Perspective
The Importance of Perspective!
What do I mean by perspective? It’s typically defined as a technique of depicting volumes and spatial relationships of objects. Rather I am referring to the state of one’s ideas, facts known and their interrelationship.
I want to shape a broader perspective from which to sense, categorize, measure and codify experience, while broader point of views can help to better navigate one’s way through life, its consequences and meaning.
For example, certain thoughts and ideas can shape perspective:
No man is an island, entire of itself; every man is a piece of the continent, a part of the main.
A passage from John Donne’s poem.
And yet, graveyards are full of indispensable people!
Everyone knows the importance of friendships and it’s chronicled in this famous anonymous quote:
“There are good ships, there are wood ships, there are ships that sail the sea. But the best ships are friendships, and may they always be.”
And yet, consequential strangers can be as vital to our well-being, growth, and day-to-day existence as family and close friends.

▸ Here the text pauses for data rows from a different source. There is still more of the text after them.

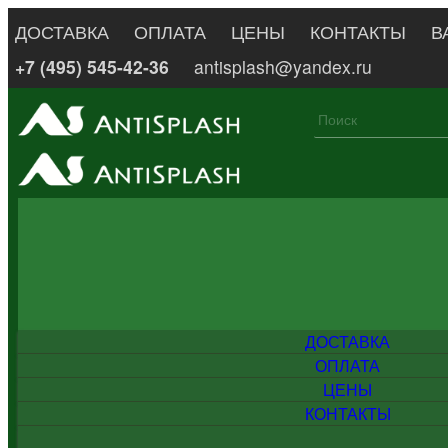
ДОСТАВКА
ОПЛАТА
ЦЕНЫ
КОНТАКТЫ
В
+7 (495) 545-42-36
antisplash@yandex.ru
ДОСТАВКА
ОПЛАТА
ЦЕНЫ
КОНТАКТЫ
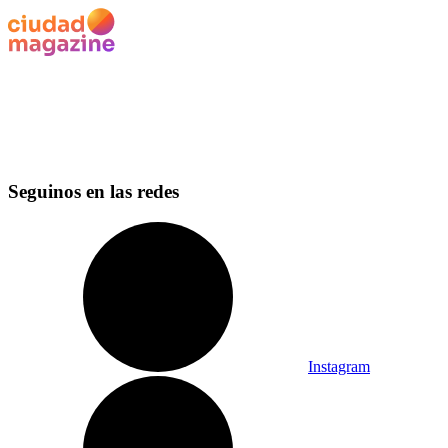
Seguinos en las redes
Instagram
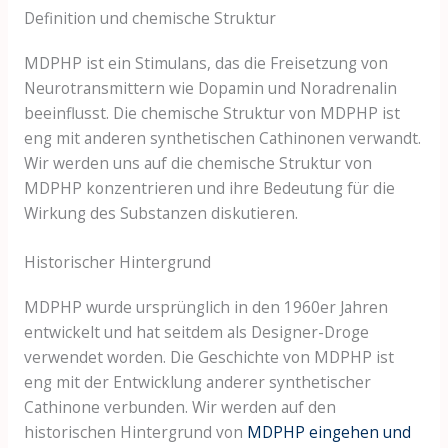
Definition und chemische Struktur
MDPHP ist ein Stimulans, das die Freisetzung von
Neurotransmittern wie Dopamin und Noradrenalin
beeinflusst. Die chemische Struktur von MDPHP ist
eng mit anderen synthetischen Cathinonen verwandt.
Wir werden uns auf die chemische Struktur von
MDPHP konzentrieren und ihre Bedeutung für die
Wirkung des Substanzen diskutieren.
Historischer Hintergrund
MDPHP wurde ursprünglich in den 1960er Jahren
entwickelt und hat seitdem als Designer-Droge
verwendet worden. Die Geschichte von MDPHP ist
eng mit der Entwicklung anderer synthetischer
Cathinone verbunden. Wir werden auf den
historischen Hintergrund von
MDPHP eingehen und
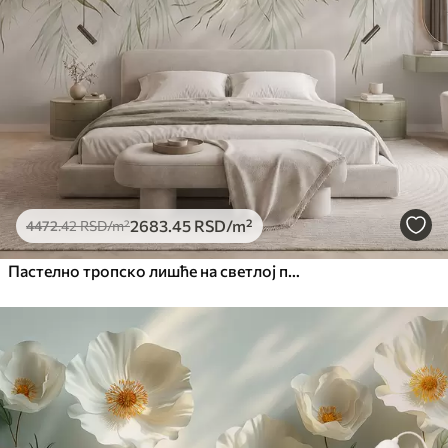
Премиум
5525
.00
3315
.00
RSD
/m²
Премиум
6333
.33
3800
.00
RSD
/m²
Peel and Stick
8166
.67
4900
.00
RSD
/m²
2683
.45
RSD
/m²
4472
.42
RSD
/m²
Пастелно тропско лишће на светлој позадини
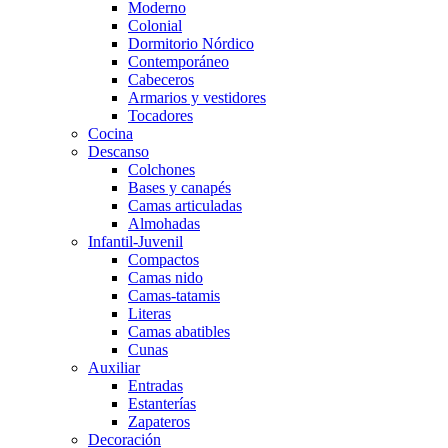
Moderno
Colonial
Dormitorio Nórdico
Contemporáneo
Cabeceros
Armarios y vestidores
Tocadores
Cocina
Descanso
Colchones
Bases y canapés
Camas articuladas
Almohadas
Infantil-Juvenil
Compactos
Camas nido
Camas-tatamis
Literas
Camas abatibles
Cunas
Auxiliar
Entradas
Estanterías
Zapateros
Decoración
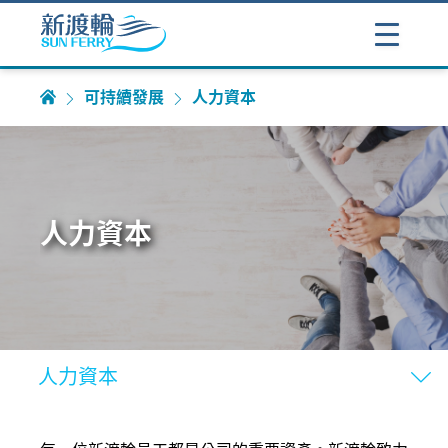
可持續發展
人力資本
人力資本
人力資本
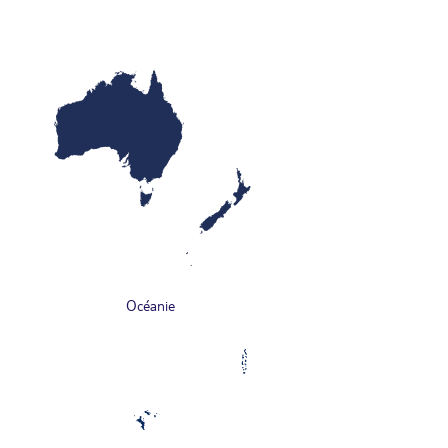
Océanie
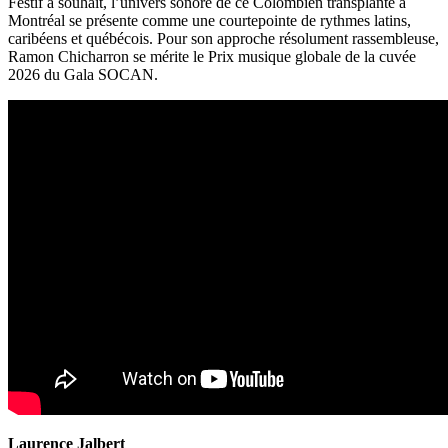
Festif à souhait, l’univers sonore de ce Colombien transplanté à
Montréal se présente comme une courtepointe de rythmes latins,
caribéens et québécois. Pour son approche résolument rassembleuse,
Ramon Chicharron se mérite le Prix musique globale de la cuvée
2026 du Gala SOCAN.
Laurence Jalbert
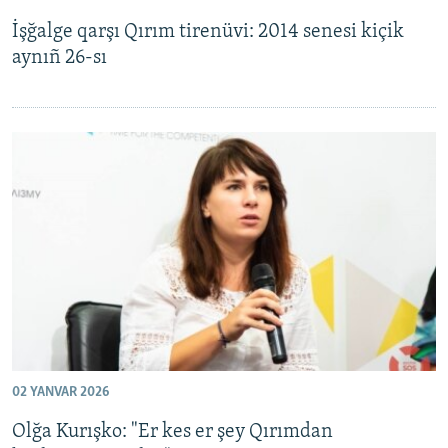
İşğalge qarşı Qırım tirenüvi: 2014 senesi kiçik
aynıñ 26-sı
02 YANVAR 2026
Olğa Kurışko: "Er kes er şey Qırımdan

Our choices can have consequences. It’s ironic in Robert Frost’s poem, “The Road Not Taken,” he seems to trivialize the consequence of not taking the other road in his poem’s ending.
“Two roads diverged in a wood, and I— I took the one less traveled by, And that has made all the difference.”
Robert Frost
And yet, Robert Frost made choices that had catastrophic impact on his family. He had this gift and he sacrificed everything including his family to nurture this gift!
Milan Kundera’s book, “The Unbearable Lightness of Being,” offers up an entirely different perspective. Set in Prague in the late 1960s and 1970s. It explores Czech society under the oppression of Soviet invasion and occupation.
It contends that the heavier the burden, the closer our lives come to the earth, the more real and truthful they become.
Conversely, the absence of burden causes man to be lighter than air, to soar into heights, take leave of the earth and his earthly being, and become only half real, his movements as free as they are insignificant. What then shall we choose, weight or lightness?
And yet we have but one life to live and it begs the question can we be that casual about our existence?